▶ Task objective:
Only one stretch of the data below is wanted: the lines from the one with "21 523 5855" through the one with "179 221 14977", repeated exactly.

▶ Entries shown:
┄┄┄┄┄┄┄┄┄┄
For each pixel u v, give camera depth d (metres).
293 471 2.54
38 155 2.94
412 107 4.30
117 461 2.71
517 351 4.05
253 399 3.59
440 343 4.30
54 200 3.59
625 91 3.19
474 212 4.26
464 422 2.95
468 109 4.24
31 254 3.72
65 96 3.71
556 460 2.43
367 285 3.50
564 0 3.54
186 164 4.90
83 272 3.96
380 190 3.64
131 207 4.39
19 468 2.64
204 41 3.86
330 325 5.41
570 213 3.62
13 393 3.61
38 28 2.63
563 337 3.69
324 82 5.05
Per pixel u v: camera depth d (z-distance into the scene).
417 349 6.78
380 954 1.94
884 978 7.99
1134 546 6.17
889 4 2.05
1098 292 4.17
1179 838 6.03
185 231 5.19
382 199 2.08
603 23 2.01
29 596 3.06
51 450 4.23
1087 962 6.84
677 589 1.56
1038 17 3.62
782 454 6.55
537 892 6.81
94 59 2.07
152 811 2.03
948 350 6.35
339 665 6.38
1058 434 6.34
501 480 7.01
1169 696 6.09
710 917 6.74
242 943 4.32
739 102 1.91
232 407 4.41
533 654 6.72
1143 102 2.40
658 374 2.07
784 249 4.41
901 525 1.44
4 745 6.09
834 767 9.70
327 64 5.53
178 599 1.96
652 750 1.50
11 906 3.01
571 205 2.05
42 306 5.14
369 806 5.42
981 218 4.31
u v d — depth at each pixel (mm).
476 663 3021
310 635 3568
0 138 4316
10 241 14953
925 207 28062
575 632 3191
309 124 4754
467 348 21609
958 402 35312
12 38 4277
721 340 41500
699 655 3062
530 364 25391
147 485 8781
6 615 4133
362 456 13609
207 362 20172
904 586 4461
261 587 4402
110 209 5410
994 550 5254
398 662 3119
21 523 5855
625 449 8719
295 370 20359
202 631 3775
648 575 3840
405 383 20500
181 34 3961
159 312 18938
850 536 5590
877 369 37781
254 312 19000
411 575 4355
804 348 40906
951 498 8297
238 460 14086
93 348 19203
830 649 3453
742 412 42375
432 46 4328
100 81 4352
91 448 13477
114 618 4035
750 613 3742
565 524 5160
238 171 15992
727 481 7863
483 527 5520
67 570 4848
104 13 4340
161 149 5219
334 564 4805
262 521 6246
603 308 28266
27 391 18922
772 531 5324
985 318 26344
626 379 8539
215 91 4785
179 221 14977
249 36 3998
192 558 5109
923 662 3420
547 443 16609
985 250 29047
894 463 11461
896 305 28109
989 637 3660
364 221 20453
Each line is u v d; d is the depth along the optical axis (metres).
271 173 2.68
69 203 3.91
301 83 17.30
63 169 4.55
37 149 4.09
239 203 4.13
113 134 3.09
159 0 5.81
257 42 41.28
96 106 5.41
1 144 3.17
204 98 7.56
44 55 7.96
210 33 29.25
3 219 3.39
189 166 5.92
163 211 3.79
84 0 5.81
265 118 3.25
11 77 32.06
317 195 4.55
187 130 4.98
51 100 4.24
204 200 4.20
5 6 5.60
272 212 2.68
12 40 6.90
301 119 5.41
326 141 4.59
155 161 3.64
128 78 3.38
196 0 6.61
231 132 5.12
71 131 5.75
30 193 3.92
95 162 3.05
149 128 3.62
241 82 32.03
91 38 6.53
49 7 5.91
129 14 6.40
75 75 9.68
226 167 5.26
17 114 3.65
┄┄┄┄┄┄┄┄┄┄
▶ Output of the task:
21 523 5855
625 449 8719
295 370 20359
202 631 3775
648 575 3840
405 383 20500
181 34 3961
159 312 18938
850 536 5590
877 369 37781
254 312 19000
411 575 4355
804 348 40906
951 498 8297
238 460 14086
93 348 19203
830 649 3453
742 412 42375
432 46 4328
100 81 4352
91 448 13477
114 618 4035
750 613 3742
565 524 5160
238 171 15992
727 481 7863
483 527 5520
67 570 4848
104 13 4340
161 149 5219
334 564 4805
262 521 6246
603 308 28266
27 391 18922
772 531 5324
985 318 26344
626 379 8539
215 91 4785
179 221 14977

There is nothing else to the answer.